Atardecer en el Genia

Después de una noche a duermevela, los primeros rayos de Sol penetraron en mi cuerpo llenándome de tranquilidad. Salí a cubierta y al ver que el barco no se había desamarrado y aquel espectacular amanecer me carguó de energía positiva. Alex se había despertado muy activo y estaba preparándonos el desayuno, crepes con chocolate y té, un manjar para todos esos estómagos que ya llevábamos mucho tiempo en África. Tras el desayuno, zarpamos para Zinguinchor.

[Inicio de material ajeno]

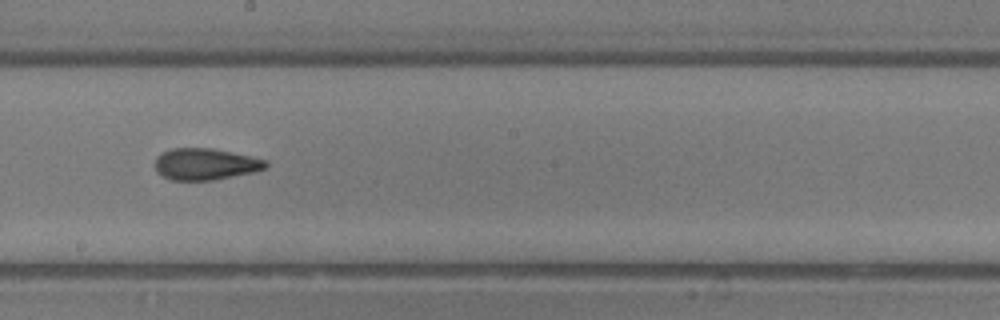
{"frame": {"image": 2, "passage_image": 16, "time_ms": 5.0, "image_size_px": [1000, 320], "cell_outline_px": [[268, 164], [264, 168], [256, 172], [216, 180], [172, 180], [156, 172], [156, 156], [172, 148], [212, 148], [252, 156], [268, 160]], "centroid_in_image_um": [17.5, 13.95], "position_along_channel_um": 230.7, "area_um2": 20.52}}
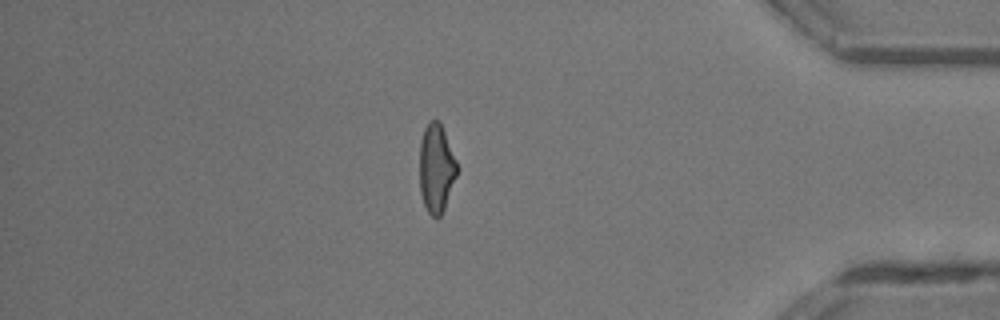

A mitad de viaje el barco volvió a encallara en un enorme banco de arena, asique tuvimos que realizar el mismo proceso, cuando Alex decía a popa, pues a popa corríamos todos, luego a proa, babor y a estribor, pero por muchos esfuerzos que hacíamos el velero no salía, pues esta vez la quilla parecía estar muy enterrada. La única solución era tirarnos todos al agua para reducir el peso. Tras dudar un poco, pues chapotear en aquellas aguas para nadie se hacia un plato de buen gusto, uno tras otro fuimos tirándonos al rio Cassamance. Nos enganchamos en el cayac porque el agua tenía mucha corriente y nos arrastraba.


No sé cuanto duró el proceso, pero a mí se me hizo eterno. Después del remojón y una vez el velero fuera del banco continuamos la travesía con tranquilidad, acompañados de unos cuantos delfines que de vez en cuando se acercaban para juguetear. Así llegamos a Zinguinchor, donde nos despedimos de Alex, Neus y Abraham, pues a nosotros aún nos quedaban unas tres horitas de viaje hasta llegar a casa.


Cogimos como de costumbre un transporte que nos prometió dejarnos en Bissorã pero cuando llegamos a Bula a 1h de nuestra ciudad, el coche paró y no quiso continuar, nosotros nos negábamos a salir pues ese no había sido el trato y a esas horas nos iba a costar mucho encontrar transporte hasta Bissorã. Al final vimos una candonga y nos subimos a ella, se había hecho de noche esperando a que la furgoneta se llenara de pasajeros. A mitad de camino las luces de la camioneta se apagaron, no se veía absolutamente nada, pero el coche continuaba andando a toda velocidad. Comenzamos a gritar pues aquello era realmente peligroso. Los caminos están llenos de personas y animales que van de un lado a otro, además de que nosotros éramos un punto negro en la carretera y cualquier coche nos hubiera podido llevar por delante. Gritábamos para para!! Pero el coche continuo andando en la completa oscuridad unos cuantos metros, hasta que paró y en pocos minutos arregló la avería. Fue un gran susto pero llegamos a Bissorã sanos y salvos después de un increíble viaje por el sur de Senegal.